The VTBX
table lookup instruction can do unsigned 8bit-32bit extension in a single operation, but unfortunately the output is a single neon register (would be uint32x2_t
), so to "fill" a uint32x4_t
you need to invoke it twice.
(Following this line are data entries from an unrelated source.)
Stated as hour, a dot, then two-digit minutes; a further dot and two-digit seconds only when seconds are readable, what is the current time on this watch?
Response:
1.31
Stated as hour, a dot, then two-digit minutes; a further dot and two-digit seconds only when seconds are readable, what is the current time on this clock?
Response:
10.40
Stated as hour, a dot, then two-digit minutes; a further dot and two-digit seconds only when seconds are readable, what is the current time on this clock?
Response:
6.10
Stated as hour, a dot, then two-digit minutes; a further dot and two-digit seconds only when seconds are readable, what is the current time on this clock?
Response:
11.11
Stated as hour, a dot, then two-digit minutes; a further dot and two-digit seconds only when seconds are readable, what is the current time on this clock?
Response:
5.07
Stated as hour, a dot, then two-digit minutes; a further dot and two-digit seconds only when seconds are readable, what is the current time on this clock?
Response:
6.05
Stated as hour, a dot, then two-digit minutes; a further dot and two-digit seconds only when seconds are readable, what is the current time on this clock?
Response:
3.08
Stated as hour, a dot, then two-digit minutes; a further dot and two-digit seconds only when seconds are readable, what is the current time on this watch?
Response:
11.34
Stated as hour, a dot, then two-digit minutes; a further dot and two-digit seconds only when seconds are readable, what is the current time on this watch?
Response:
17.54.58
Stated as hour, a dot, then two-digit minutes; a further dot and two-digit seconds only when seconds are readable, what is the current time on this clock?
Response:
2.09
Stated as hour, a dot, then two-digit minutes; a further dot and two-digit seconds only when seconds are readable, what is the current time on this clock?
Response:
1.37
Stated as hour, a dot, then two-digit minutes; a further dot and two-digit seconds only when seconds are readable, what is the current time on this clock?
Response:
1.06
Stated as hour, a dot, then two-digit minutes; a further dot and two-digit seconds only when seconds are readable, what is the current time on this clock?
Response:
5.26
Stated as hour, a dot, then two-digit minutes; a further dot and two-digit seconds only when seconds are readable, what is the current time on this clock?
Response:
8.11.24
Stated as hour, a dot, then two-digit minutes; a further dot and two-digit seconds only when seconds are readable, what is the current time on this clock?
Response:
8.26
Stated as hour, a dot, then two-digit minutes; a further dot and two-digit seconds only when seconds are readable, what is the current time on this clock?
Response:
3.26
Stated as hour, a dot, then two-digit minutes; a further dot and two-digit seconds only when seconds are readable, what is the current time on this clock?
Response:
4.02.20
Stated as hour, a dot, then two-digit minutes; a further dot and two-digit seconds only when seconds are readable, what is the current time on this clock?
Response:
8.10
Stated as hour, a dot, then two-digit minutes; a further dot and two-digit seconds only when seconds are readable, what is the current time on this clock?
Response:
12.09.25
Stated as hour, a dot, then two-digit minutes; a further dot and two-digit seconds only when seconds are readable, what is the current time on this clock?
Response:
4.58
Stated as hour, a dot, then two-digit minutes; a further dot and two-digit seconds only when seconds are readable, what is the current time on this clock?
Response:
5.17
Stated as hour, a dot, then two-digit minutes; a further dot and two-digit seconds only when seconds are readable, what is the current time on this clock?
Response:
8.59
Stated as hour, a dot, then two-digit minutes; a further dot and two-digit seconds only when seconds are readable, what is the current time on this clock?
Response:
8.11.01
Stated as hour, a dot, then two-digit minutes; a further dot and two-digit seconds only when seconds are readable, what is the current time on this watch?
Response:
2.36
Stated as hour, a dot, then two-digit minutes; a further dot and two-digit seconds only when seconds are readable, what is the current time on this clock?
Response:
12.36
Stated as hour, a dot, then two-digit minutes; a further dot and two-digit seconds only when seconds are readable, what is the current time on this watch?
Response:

For all eight bytes of a uint8x8_t
source, you'd have to do:
uint8x8_t bvec = vld1_u8(psrc);
uint8x8x4_t tbl = {
{ 0, -1, -1, -1, 1, -1, -1, -1 },
{ 2, -1, -1, -1, 3, -1, -1, -1 }
{ 4, -1, -1, -1, 5, -1, -1, -1 }
{ 6, -1, -1, -1, 7, -1, -1, -1 }
};
uint32x4_t ivec[2] = {
{
vreinterpret_u32_u8(vtbx1_u8(tbl[0], bvec, 0)),
vreinterpret_u32_u8(vtbx1_u8(tbl[1], bvec, 0))
},
{
vreinterpret_u32_u8(vtbx1_u8(tbl[2], bvec, 0)),
vreinterpret_u32_u8(vtbx1_u8(tbl[3], bvec, 0))
}
};
float32x4_t vec[2] = { vcvtq_f32_u32(ivec[0]), vcvtq_f32_u32(ivec[1]) };
I don't think it's less instructions than the method you found. The lookup table would come from memory as well, so it might be slower. Then there's also the need for vreinterpret...
... that's a free operation, but looks cruddy.